NASA’s New Horizons spacecraft will fly close to Pluto this week. On the way it will take hundreds of observations before beginning the long, slow process of beaming gigabytes of data back to Earth.
These complex tasks require electricity. New Horizons is too far from the Sun to use solar panels. The deep space probe must instead rely on power cells known as radioisotope thermoelectric generators (RTGs).
RTGs use radioactive materials, but they aren’t miniature nuclear plants. Instead, the heat from their radioactive decay warms a material known as a thermoelectric – a substance that generates an electric current when warmed.
In the case of New Horizons, the source of that heat is plutonium-238: an element that was originally named after Pluto itself. The same stuff powers Cassini, Voyager, the Mars Curiosity rover and numerous other space missions.
But there’s a hitch. Plutonium-238 supplies are running low. So could space exploration be about to end?

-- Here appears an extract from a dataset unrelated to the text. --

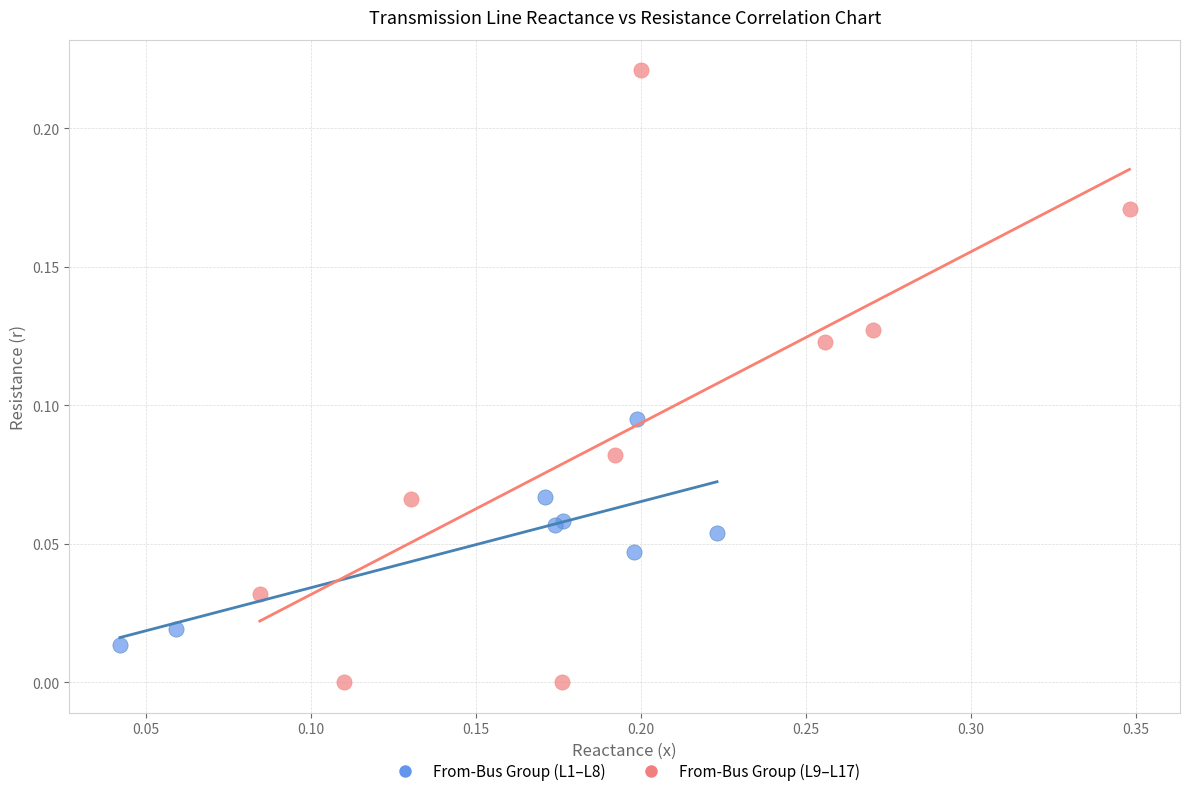

Which series contains the lowest Y value?

From-Bus Group (L9–L17)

In the US, the situation is not yet critical. “We have enough for the current planned missions for NASA for at least the next decade,” says Stephen Johnson at the Department of Energy’s Idaho National Laboratory. His lab is working toward producing new plutonium, using materials left over from the US nuclear weapons program. “We have a fairly decent supply of the starter material, neptunium,” he says, adding that his lab will begin producing plutonium-238 in the next five to eight years. “I think we’ve got enough for the better part of the century.” But eventually even neptunium stores will run out.
Americium is available and relatively cheap. “We’re turning something that would have to be disposed of into something valuable.”
In Europe, the situation is different. Not only are plutonium-238 stores running low, says Tim Tinsley, a chemical engineer and business manager at the UK’s National Nuclear Laboratory, but Europe has neither the neptunium-237 nor the necessary processing facilities to make more of it.
Fortunately RTGs don’t specifically require plutonium-238. They’ll run on any radioisotope that can generate sufficient heat and doesn't decay too quickly. “So we looked for an alternative,” Tinsley says, “and the best one we could find was americium-241”.
Like neptunium, americium is an element few people would have heard of. But it's not uncommon. “There’s a small amount in smoke detectors in everybody’s houses,” says Tinsley.
It’s also a constituent of spent nuclear reactor fuel, so there’s a lot around, unused and unwanted. “In Europe, we have several tonnes,” Tinsley says. “It’s available, relatively cheap and we’re turning something that would have to be disposed of into something valuable.”
That said, americium isn’t a perfect plutonium substitute. Plutonium-238 produces so much heat per gram that New Horizons only needed about 11 kilograms of specially packaged plutonium dioxide pellets to supply the 200 watts of power the spacecraft needed once it arrived at Pluto.
If New Horizons had been powered by americium-241, it would have required about 40 kilograms of the radioactive material to produce the same amount of energy. The difference comes from americium’s half-life of 432 years compared to plutonium’s 88 years. “Both are emitting very similar radiation, but the plutonium does it quicker,” Tinsley says.
But that slower rate of decay can also be an advantage because it means an americium-powered RTG will run far longer than a plutonium-powered one.
While plutonium’s 88-year half-life might seem like a long time, it’s actually short enough to pose problems for deep space exploration. When the two Voyager spacecraft were launched in 1977, for example, their plutonium-powered RTGs were capable of supplying more than 400 watts of power. Now, 38 years later, NASA reports their power generation has dropped to about 250 watts. By 2025 the two spacecraft will no longer be able to operate.
A similar fate awaits New Horizons, says Alan Stern, a planetary scientist from the Southwest Research Institute in Boulder, Colorado, who is the mission’s principle investigator. “If we had power to run the spacecraft, we could operate for over another 50 years.” That time could be used to try and hunt down the distant, undiscovered objects many astronomers now believe lurk at the frigid fringes of our Solar System. Instead, New Horizons will run out of juice in the mid to late 2030s.
And americium’s extra weight is not necessarily a deal breaker. The plutonium in New Horizons’ RTG is only 2.3% of the spacecraft’s total mass. Switching to americium wouldn’t change that enormously.
So as the world waits for a close-up of Pluto, the European Space Agency is funding Tinsley’s lab’s efforts. “We could have these flying in the next decade,” he says.